**** SELECTED EXCERPT ****
That year Fields spent in Athens being groomed by the quarterback whisperer, Kirby, has really paid off for him.


----------



## brownceluse (Jan 1, 2021)

How far will Clemson fall losing to the number 11 team?


----------



## Resica (Jan 1, 2021)

brownceluse said:


> Very observant slick!!! You win post of the thread. Someone tell him what he’s won!


Concrete bicycle!


----------



## brownceluse (Jan 1, 2021)

Resica said:


> Concrete bicycle!


With no seat just the shaft....


----------



## Para Bellum (Jan 1, 2021)

This officiating is a joke.


----------



## Silver Britches (Jan 1, 2021)

TOSU better be glad they ain't playing Cincinnati tonight.


----------



## BamaGeorgialine (Jan 1, 2021)

Metro Trout said:


> This officiating is a joke.


Really? Other than the targeting call, I don't think that they've made a difference at all. But, I'm not a Clemson fan either


----------



## BamaGeorgialine (Jan 1, 2021)

Trevor Lawrence can't be happy with the way she's played tonight


----------



## Resica (Jan 1, 2021)

brownceluse said:


> With no seat just the shaft....


----------



## stonecreek (Jan 1, 2021)

Switching channels. Ohio state dominating in every phase of game.


----------



## mguthrie (Jan 1, 2021)

Are you kidding?


----------



## ACracing98 (Jan 1, 2021)

Nail in the ⚰  coffin!  OSU got this!


----------



## fishnguy (Jan 1, 2021)

That's ballgame!


----------



## Resica (Jan 1, 2021)

Rackmaster said:


> That was the ballgame!


Now.
**** ENTRIES ****
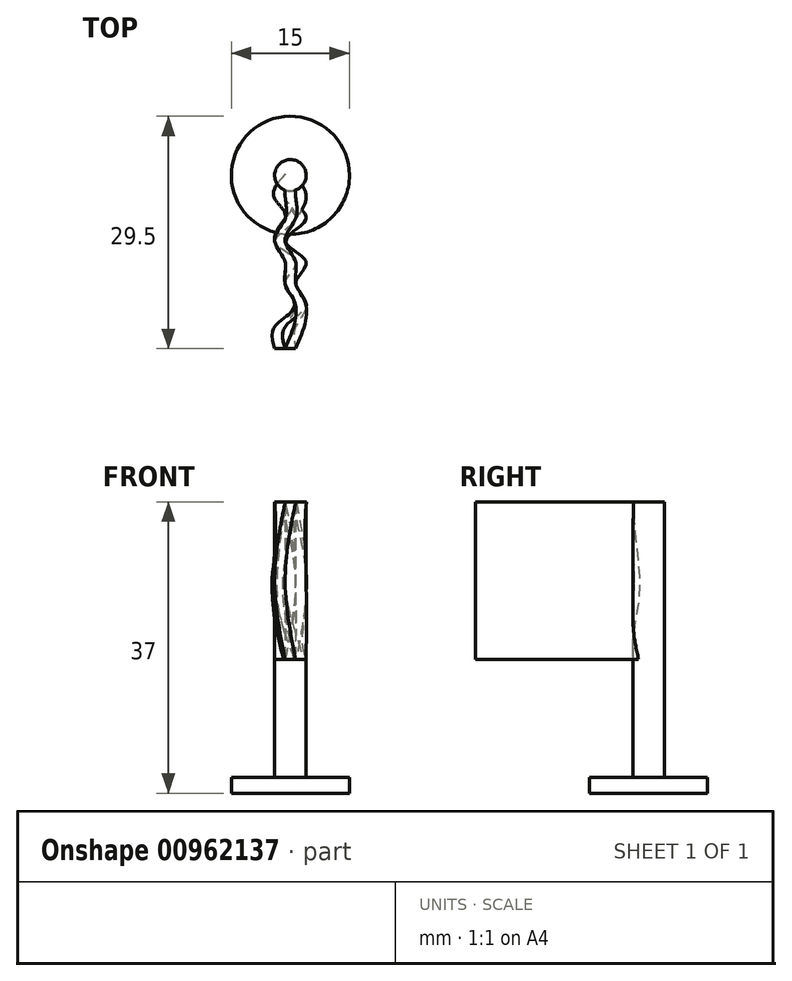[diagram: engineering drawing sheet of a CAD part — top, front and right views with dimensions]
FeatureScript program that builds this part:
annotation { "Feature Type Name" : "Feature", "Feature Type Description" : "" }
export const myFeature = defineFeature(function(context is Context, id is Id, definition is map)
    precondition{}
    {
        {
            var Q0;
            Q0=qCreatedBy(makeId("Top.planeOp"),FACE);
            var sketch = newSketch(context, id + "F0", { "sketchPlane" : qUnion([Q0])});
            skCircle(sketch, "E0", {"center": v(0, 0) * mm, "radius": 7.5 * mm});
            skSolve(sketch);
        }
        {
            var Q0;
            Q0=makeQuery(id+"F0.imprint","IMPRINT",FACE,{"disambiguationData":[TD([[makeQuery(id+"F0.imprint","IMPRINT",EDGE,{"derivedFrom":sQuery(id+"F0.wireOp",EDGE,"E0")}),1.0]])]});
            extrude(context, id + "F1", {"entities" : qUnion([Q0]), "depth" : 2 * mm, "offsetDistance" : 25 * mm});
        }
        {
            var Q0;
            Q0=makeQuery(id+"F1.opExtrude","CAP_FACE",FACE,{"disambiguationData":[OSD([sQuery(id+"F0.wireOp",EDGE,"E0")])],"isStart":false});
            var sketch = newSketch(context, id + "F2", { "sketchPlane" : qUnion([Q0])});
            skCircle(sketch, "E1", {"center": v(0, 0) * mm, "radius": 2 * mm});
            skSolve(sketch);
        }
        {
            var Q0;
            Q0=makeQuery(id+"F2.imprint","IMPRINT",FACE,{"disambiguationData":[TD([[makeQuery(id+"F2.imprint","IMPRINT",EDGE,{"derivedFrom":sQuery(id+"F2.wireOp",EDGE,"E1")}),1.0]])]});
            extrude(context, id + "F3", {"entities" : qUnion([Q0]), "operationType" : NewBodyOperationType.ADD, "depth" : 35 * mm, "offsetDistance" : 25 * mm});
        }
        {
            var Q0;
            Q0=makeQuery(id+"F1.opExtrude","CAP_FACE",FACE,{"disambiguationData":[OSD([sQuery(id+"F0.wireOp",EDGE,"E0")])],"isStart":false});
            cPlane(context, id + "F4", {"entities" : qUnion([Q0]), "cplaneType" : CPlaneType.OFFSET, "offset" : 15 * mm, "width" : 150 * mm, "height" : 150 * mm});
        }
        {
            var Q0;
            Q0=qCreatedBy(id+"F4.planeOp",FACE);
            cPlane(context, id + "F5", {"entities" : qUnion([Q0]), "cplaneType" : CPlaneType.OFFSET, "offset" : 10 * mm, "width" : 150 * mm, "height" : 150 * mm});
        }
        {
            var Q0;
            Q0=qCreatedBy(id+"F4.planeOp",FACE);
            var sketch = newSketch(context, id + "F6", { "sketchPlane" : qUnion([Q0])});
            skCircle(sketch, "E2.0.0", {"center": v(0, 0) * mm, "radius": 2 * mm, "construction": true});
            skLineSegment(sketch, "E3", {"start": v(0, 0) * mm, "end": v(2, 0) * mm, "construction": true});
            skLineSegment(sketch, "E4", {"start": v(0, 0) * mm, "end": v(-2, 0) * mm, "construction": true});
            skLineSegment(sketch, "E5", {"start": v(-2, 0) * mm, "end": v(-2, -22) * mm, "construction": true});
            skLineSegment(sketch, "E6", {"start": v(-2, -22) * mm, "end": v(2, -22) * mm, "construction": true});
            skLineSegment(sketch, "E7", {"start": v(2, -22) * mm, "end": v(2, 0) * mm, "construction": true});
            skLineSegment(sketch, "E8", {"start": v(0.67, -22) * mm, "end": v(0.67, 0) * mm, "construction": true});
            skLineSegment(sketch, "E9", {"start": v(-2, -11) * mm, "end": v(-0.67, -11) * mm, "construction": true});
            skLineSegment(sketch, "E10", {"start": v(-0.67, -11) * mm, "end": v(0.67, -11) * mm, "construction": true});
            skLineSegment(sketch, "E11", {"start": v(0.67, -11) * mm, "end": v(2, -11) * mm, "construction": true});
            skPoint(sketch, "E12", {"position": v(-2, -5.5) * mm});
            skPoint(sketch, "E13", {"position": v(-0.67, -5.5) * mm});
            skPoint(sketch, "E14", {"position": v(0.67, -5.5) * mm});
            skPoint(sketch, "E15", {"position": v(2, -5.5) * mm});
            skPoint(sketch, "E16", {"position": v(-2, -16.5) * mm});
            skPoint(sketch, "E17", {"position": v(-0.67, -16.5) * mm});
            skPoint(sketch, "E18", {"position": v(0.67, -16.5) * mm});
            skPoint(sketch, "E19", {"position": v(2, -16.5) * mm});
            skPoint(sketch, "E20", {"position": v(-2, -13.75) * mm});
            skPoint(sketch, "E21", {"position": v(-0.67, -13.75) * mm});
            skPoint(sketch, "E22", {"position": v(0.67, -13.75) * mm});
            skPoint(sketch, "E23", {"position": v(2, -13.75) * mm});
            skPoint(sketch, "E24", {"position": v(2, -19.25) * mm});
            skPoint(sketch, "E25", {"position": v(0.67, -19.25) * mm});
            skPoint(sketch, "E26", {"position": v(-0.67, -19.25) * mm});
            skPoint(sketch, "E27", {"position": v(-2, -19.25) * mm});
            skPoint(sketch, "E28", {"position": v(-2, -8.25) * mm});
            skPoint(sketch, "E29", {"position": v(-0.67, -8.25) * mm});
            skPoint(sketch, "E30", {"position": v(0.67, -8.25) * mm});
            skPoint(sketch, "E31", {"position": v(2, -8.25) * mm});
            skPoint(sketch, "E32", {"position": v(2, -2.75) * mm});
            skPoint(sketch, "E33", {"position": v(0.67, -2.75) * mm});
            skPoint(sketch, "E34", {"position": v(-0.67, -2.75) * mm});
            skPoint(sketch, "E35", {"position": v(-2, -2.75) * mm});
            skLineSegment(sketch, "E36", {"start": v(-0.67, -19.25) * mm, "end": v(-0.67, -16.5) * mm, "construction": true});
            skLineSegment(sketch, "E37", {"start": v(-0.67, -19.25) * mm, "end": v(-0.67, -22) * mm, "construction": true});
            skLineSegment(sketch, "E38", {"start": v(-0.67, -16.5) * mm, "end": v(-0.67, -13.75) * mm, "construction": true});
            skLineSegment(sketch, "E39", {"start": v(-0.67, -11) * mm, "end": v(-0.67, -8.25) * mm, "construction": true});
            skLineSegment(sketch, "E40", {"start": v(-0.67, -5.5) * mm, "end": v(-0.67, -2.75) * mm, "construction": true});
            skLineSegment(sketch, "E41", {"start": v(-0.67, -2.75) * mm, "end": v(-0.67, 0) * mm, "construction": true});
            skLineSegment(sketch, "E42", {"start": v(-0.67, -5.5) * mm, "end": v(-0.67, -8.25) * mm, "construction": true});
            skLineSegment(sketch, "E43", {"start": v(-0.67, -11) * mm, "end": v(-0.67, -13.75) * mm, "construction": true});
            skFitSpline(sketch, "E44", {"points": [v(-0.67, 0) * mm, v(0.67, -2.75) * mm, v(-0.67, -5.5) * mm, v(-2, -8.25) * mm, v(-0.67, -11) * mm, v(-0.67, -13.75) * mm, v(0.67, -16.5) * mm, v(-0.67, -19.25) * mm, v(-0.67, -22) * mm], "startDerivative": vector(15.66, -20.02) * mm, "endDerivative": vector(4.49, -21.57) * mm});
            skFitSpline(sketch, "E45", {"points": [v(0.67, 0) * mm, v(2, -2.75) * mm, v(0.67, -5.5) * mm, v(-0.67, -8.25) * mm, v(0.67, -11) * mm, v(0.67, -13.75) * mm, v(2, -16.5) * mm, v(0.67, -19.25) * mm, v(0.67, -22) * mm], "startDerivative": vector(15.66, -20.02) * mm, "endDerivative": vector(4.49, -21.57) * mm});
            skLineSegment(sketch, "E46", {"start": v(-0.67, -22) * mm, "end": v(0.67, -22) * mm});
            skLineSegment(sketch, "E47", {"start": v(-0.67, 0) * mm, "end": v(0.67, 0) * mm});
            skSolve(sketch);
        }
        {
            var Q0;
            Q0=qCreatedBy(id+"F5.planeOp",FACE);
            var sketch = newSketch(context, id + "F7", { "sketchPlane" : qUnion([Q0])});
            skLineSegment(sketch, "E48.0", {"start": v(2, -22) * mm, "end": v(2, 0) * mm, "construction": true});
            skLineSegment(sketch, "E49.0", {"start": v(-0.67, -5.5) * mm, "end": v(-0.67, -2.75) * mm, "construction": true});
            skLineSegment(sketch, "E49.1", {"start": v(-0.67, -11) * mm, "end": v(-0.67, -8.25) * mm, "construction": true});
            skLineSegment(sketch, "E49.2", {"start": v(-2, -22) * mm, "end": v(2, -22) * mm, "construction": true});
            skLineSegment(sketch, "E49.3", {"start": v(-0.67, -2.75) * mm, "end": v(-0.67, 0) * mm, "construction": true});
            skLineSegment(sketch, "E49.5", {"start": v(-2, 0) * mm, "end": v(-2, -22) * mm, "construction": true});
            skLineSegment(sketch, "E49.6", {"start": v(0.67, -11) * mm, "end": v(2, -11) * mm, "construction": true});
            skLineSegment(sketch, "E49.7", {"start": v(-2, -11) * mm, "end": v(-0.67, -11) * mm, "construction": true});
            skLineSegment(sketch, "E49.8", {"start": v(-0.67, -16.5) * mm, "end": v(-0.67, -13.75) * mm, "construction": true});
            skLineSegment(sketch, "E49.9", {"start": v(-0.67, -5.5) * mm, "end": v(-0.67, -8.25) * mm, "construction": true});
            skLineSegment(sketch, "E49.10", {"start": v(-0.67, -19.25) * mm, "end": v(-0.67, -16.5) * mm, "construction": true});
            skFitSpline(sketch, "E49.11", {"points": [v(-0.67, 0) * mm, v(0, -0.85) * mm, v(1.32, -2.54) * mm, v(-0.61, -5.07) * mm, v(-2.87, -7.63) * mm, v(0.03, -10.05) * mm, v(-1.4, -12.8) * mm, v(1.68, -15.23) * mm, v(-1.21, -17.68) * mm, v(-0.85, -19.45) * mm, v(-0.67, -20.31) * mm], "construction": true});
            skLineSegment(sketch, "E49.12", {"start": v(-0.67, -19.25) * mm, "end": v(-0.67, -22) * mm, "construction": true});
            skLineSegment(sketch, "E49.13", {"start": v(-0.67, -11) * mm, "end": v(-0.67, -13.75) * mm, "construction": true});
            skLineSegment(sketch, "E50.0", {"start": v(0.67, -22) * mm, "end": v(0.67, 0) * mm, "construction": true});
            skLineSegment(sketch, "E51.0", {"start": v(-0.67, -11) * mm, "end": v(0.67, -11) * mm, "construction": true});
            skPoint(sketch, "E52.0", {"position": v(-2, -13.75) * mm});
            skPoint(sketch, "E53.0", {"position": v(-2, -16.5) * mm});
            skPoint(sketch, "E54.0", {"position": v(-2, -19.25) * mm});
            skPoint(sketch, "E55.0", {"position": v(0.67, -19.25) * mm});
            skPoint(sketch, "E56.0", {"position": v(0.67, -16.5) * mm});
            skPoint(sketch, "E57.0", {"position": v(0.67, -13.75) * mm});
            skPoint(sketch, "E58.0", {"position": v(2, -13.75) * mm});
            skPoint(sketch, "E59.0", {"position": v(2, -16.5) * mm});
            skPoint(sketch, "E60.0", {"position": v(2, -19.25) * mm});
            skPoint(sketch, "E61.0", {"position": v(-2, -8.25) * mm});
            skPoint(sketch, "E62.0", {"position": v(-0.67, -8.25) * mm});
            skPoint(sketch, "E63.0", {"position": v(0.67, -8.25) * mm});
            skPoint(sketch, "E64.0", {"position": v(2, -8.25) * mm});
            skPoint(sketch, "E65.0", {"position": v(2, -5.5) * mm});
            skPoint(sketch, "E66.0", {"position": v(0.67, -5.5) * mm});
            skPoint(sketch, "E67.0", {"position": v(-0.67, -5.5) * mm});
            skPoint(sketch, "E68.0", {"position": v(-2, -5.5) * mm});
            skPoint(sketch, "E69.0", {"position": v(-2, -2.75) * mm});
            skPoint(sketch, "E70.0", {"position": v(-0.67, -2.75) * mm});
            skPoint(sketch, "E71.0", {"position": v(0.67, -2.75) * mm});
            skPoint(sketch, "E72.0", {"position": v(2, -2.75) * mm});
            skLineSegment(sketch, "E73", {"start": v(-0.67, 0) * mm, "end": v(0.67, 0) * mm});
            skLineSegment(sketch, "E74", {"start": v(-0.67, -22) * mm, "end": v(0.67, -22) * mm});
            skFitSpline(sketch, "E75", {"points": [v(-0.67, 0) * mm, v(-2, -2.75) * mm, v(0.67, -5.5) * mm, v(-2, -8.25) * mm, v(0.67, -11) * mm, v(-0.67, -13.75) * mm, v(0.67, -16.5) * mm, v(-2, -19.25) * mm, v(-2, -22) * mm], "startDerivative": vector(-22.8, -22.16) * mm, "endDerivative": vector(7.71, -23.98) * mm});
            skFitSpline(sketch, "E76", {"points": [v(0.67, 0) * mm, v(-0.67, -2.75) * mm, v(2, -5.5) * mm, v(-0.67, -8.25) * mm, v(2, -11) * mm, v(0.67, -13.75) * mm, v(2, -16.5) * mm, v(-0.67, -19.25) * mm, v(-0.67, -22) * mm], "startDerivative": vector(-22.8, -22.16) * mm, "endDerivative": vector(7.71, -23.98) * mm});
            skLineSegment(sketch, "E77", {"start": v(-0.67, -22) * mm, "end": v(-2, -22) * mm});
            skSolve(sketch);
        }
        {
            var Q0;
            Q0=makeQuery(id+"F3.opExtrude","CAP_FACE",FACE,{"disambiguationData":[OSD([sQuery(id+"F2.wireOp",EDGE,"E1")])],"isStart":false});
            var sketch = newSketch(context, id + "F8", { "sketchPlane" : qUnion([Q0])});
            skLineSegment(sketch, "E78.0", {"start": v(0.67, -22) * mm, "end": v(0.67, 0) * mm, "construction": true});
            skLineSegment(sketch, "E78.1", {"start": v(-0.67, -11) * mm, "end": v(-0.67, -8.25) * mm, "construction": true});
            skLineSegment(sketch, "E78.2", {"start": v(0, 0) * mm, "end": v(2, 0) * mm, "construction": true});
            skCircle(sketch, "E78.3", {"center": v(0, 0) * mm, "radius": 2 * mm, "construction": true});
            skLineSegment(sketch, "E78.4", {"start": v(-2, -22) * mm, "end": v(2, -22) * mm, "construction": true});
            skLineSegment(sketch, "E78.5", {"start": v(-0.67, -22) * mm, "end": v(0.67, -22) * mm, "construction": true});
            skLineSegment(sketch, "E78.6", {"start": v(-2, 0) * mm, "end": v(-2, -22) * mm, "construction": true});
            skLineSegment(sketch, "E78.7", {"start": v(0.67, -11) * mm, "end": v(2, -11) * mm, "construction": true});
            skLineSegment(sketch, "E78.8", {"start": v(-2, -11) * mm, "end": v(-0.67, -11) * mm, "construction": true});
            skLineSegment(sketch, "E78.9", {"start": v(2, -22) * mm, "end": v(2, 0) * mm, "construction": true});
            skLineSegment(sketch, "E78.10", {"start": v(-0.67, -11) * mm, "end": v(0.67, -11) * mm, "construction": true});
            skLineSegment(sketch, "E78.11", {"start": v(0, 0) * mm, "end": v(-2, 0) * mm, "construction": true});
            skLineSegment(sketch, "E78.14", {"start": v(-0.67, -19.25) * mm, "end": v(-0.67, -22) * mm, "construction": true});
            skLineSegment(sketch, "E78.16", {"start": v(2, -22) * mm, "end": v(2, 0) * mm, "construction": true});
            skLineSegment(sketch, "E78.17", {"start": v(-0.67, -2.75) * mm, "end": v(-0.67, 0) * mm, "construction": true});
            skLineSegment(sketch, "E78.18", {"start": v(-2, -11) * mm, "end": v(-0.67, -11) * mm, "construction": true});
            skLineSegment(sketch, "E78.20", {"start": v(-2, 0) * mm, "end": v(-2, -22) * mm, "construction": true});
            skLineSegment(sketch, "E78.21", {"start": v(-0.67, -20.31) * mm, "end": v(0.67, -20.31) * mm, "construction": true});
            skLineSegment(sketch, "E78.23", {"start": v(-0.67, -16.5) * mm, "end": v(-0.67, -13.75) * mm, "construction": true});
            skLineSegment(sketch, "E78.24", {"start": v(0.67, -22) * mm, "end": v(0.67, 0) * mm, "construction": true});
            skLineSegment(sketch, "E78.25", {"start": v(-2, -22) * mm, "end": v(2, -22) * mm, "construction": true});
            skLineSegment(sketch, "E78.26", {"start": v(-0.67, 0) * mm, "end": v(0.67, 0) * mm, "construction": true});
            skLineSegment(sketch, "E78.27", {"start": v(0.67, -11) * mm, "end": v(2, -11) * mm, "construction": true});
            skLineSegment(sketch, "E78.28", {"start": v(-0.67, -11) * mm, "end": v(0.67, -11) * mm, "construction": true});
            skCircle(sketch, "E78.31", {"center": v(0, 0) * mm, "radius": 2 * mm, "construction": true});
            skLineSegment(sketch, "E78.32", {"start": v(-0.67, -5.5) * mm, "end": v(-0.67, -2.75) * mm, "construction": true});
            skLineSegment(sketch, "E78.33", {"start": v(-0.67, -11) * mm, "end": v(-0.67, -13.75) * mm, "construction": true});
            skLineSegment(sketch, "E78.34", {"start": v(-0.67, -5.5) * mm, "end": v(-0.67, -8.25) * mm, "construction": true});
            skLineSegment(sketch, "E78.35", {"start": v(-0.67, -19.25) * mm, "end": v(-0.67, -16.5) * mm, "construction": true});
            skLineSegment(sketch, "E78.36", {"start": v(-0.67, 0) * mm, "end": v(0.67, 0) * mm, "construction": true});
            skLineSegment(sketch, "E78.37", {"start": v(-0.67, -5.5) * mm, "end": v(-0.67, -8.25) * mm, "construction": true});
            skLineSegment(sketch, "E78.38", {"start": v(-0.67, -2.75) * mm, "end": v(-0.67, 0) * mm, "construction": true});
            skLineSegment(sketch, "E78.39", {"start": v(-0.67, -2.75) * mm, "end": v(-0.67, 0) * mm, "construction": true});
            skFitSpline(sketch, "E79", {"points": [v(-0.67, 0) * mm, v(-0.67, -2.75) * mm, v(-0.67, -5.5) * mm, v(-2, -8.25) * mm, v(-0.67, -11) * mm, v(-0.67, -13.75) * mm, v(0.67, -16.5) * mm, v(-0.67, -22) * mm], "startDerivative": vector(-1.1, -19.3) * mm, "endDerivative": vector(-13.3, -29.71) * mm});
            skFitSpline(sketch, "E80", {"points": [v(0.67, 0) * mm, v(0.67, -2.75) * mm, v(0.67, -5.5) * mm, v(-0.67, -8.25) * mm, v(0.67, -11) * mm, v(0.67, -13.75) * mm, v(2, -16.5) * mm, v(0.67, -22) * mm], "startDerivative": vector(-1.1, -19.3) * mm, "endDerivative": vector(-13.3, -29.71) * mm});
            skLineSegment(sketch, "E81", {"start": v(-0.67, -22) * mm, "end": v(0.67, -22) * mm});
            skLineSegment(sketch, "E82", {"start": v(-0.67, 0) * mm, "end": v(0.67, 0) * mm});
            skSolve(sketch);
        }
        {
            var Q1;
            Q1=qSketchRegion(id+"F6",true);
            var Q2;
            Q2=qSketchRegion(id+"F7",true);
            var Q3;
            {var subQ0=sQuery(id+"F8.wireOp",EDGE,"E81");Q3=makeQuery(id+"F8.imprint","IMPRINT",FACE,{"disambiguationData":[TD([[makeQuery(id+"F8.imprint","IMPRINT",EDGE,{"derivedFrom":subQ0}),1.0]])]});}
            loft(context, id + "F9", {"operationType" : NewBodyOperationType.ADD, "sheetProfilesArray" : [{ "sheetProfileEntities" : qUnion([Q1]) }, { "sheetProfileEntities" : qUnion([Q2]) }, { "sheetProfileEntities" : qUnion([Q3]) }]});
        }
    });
****
> [TASK INSTRUCTIONS]
In the game-day forum thread:
(a) What ranking does brownceluse give the team Clemson is losing to?
(b) Which call does BamaGeorgialine set aside when saying the officials haven't made a difference?
(c) Which team does Silver Britches say should be glad it isn't playing Cincinnati tonight?

> [THE REPLY]
(a) Number 11
(b) The targeting call
(c) TOSU